Urn:acme:error:connection DNS problem / SERVFAIL

Help
1

I recently tried to renew a cert for the domain htcmayhem.com. All my local testing indicates the domain is fully reachable and I am able to access the challenge file manually. My DNS testing tool at https://r-1.ch/r1dns/dnscheck.cgi?domain=htcmayhem.com also reports no configuration problems.

Let’s Encrypt however returns the following excerpt (with multiple attempts):

  "identifier": {
    "type": "dns",
    "value": "www.htcmayhem.com"
  },
  "status": "invalid",
  "expires": "2017-07-06T19:37:52Z",
  "challenges": [
    {
      "type": "http-01",
      "status": "invalid",
      "error": {
        "type": "urn:acme:error:connection",
        "detail": "DNS problem: SERVFAIL looking up A for www.htcmayhem.com",
        "status": 400
      },
      "validationRecord": [
        {
          "url": "http://www.htcmayhem.com/.well-known/acme-challenge/fs0VmHuiQHQzsr3eoOkSMw9nUIOUvZgN8TximMYNAjM",
          "hostname": "www.htcmayhem.com",
          "port": "80",
          "addressesResolved": [],
          "addressUsed": "",
          "addressesTried": []
        }
      ]
    }

Are there any known DNS issues at the moment?

2

Hi @R1CH,

It looks like there are a number of DNSSEC errors for your domain. Let’s Encrypt uses a recursive resolver that enforces DNSSEC and so you will need to resolve these errors in order to issue for this domain.

3

Thanks for spotting that, that would certainly cause it! Was the resolver changed recently to enforce DNSSEC? I’ve had no problem renewing this domain up until today.
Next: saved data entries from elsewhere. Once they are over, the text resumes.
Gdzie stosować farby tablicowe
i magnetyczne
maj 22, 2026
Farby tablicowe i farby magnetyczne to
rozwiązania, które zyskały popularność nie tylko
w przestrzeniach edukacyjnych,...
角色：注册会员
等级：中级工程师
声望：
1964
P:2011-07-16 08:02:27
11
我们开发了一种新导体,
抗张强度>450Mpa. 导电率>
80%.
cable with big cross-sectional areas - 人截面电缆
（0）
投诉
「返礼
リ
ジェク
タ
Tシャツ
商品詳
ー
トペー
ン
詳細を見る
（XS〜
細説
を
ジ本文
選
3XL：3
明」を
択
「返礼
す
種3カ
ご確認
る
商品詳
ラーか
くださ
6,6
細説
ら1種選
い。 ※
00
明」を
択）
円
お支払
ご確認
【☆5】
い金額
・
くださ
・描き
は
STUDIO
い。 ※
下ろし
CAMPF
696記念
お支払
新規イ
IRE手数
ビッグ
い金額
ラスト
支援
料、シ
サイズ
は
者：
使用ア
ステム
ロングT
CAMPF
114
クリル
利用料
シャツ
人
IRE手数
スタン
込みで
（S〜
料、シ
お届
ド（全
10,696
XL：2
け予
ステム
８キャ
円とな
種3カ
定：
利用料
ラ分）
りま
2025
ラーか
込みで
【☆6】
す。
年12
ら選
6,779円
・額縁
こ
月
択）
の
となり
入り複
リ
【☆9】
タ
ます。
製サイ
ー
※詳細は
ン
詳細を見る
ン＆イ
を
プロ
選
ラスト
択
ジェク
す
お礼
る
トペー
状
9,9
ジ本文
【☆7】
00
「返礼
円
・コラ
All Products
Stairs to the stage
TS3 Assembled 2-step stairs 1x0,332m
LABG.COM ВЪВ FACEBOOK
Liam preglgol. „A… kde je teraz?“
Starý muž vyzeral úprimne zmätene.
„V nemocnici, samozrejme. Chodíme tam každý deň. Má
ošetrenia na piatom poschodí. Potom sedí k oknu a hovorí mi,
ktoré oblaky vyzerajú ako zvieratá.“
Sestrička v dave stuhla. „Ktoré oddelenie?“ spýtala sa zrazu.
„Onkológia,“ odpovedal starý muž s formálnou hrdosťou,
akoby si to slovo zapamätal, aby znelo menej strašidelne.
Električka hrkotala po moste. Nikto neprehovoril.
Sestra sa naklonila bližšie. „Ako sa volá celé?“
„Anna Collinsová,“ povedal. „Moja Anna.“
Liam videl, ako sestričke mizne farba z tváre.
EDIT: It appears this was an issue with our registrar / DNS host (Namecheap), our signatures were all invalid until I toggled DNSSEC support off / on again.

4

Happy to help :slight_smile: There haven't been any changes to our resolver recently.

EDIT: It appears this was an issue with our registrar / DNS host (Namecheap), our signatures were all invalid until I toggled DNSSEC support off / on again.

Glad to hear you were able to figure out a fix! :tada:

5

This topic was automatically closed 30 days after the last reply. New replies are no longer allowed.